TASK DETAILS:
Each line below is to be written out in full, exactly as shown.

Collection entries:
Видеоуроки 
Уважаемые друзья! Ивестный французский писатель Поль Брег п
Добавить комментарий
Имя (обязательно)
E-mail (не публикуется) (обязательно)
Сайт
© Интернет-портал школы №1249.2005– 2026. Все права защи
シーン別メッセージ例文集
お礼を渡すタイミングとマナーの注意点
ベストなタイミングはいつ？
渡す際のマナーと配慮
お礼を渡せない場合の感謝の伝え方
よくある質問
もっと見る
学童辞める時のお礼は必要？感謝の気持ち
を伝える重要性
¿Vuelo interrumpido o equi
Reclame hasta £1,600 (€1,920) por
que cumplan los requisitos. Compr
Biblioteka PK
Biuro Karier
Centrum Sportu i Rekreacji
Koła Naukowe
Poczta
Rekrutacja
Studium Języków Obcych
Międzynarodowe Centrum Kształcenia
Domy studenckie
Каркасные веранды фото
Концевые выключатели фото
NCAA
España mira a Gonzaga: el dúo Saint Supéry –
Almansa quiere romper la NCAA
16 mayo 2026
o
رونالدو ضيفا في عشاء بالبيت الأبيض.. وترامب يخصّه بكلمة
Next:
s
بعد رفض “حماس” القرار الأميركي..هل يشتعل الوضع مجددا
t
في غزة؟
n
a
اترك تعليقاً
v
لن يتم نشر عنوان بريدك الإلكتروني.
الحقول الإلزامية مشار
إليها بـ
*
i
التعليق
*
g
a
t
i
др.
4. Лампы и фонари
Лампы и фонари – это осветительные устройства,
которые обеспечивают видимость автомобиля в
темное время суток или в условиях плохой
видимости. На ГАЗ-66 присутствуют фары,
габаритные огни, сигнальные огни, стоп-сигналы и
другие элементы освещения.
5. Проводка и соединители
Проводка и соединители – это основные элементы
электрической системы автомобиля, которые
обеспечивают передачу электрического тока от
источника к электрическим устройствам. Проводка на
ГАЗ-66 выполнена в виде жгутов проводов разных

EXERCISE OUTPUT:
Видеоуроки 
Уважаемые друзья! Ивестный французский писатель Поль Брег п
Добавить комментарий
Имя (обязательно)
E-mail (не публикуется) (обязательно)
Сайт
© Интернет-портал школы №1249.2005– 2026. Все права защи
シーン別メッセージ例文集
お礼を渡すタイミングとマナーの注意点
ベストなタイミングはいつ？
渡す際のマナーと配慮
お礼を渡せない場合の感謝の伝え方
よくある質問
もっと見る
学童辞める時のお礼は必要？感謝の気持ち
を伝える重要性
¿Vuelo interrumpido o equi
Reclame hasta £1,600 (€1,920) por
que cumplan los requisitos. Compr
Biblioteka PK
Biuro Karier
Centrum Sportu i Rekreacji
Koła Naukowe
Poczta
Rekrutacja
Studium Języków Obcych
Międzynarodowe Centrum Kształcenia
Domy studenckie
Каркасные веранды фото
Концевые выключатели фото
NCAA
España mira a Gonzaga: el dúo Saint Supéry –
Almansa quiere romper la NCAA
16 mayo 2026
o
رونالدو ضيفا في عشاء بالبيت الأبيض.. وترامب يخصّه بكلمة
Next:
s
بعد رفض “حماس” القرار الأميركي..هل يشتعل الوضع مجددا
t
في غزة؟
n
a
اترك تعليقاً
v
لن يتم نشر عنوان بريدك الإلكتروني.
الحقول الإلزامية مشار
إليها بـ
*
i
التعليق
*
g
a
t
i
др.
4. Лампы и фонари
Лампы и фонари – это осветительные устройства,
которые обеспечивают видимость автомобиля в
темное время суток или в условиях плохой
видимости. На ГАЗ-66 присутствуют фары,
габаритные огни, сигнальные огни, стоп-сигналы и
другие элементы освещения.
5. Проводка и соединители
Проводка и соединители – это основные элементы
электрической системы автомобиля, которые
обеспечивают передачу электрического тока от
источника к электрическим устройствам. Проводка на
ГАЗ-66 выполнена в виде жгутов проводов разных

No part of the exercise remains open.